Hopefully, the proposed Wawatewak pipeline corridor, from Alberta to Churchill, Man., to transport hydrogen to both rural communities and the export market, will join the existing First Nations pipeline collaboration with Enbridge, as well as the existing Coastal GasLink collaboration.
These are examples of what Ottawa could/should have been doing over the past 10 years to bolster our nation’s economy, strengthen our small isolated communities, improve our living standards and simultaneously target net-zero.
Bob Mackan, Strathmore
Streets aren’t for pedestrians
Once again I am dismayed by my fellow citizens who insist upon walking and running in the middle of our residential streets.
I understand in the pandemic we started to use our roadways as walking paths, but the pandemic has passed, thankfully.
We have sidewalks on either side of most roadways in residential areas specifically for the use of foot traffic so that the roadways are clear for the use of motor and cycle traffic.
Let’s get back to using our sidewalks.
Carol Mannas, Calgary
Enforce rules on private health care
Albertans have been forced to accept “For-profit” health-care lab services.
DynaLife has consistently refused to provide Albertans with acceptable and accessible lab testing services. As a for-profit private company with an exclusive contract to provide these lab services, they should be fined heavily for refusing these services as federally mandated equal treatment health-care services policy Canada.
In the United States, when you pay, you at least receive a health-care service.
Jennifer Benner, Calgary
City policy snarling traffic
When will the city reverse this ridiculous policy of delivery and synchronizing traffic lights? I have heard that it is to “calm the traffic.” It is certainly slowing down the traffic with the inevitable results of more congestion, frayed nerves, more fuel consumption, more pollution and longer commute times.
Is all of this supposed to be a good thing?
The traffic department needs to realize that it exists for the purposes of facilitating the movement of traffic throughout Calgary, nor to make driving in the city often unbearable and extremely stressful exercise.
Bill Stemp, Calgary
Energy transition needs dose of reality
It’s no wonder Albertans are worried about talk of having to accelerate the change in electricity generation from fossil fuels to renewables by 2030. We have a relatively small population (4.4 million) spread over a large area. We have one of the coldest climates of the 10 Canadian provinces.

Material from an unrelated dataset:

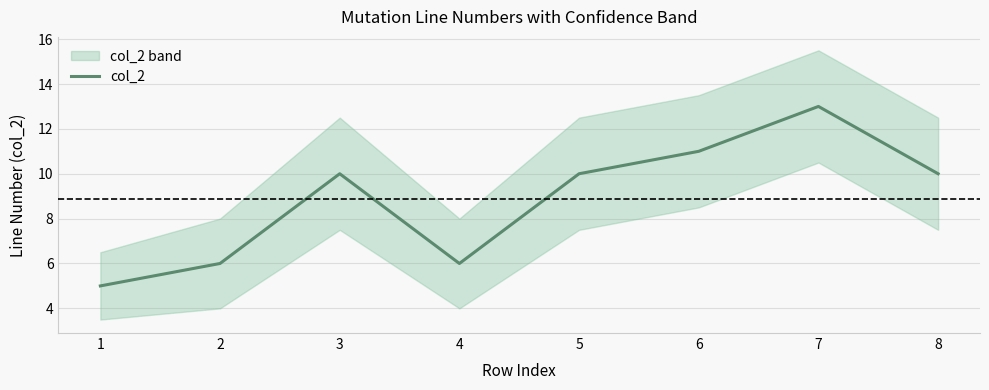

How many lines are shown in the chart?

1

Our electric grid is powered by 12 per cent coal, 73 per cent natural gas and only 13 per cent renewables. To transition entirely from fossil fuels, not only would we have to replace 85 per cent of our existing generating capacity, but we also have to almost triple that capacity to power the EV transition.
In only 12 years?
Someone has to get a grip on reality here and develop realistic, sensible plans for our clean energy future. Maybe 2050 is a realistic target after all.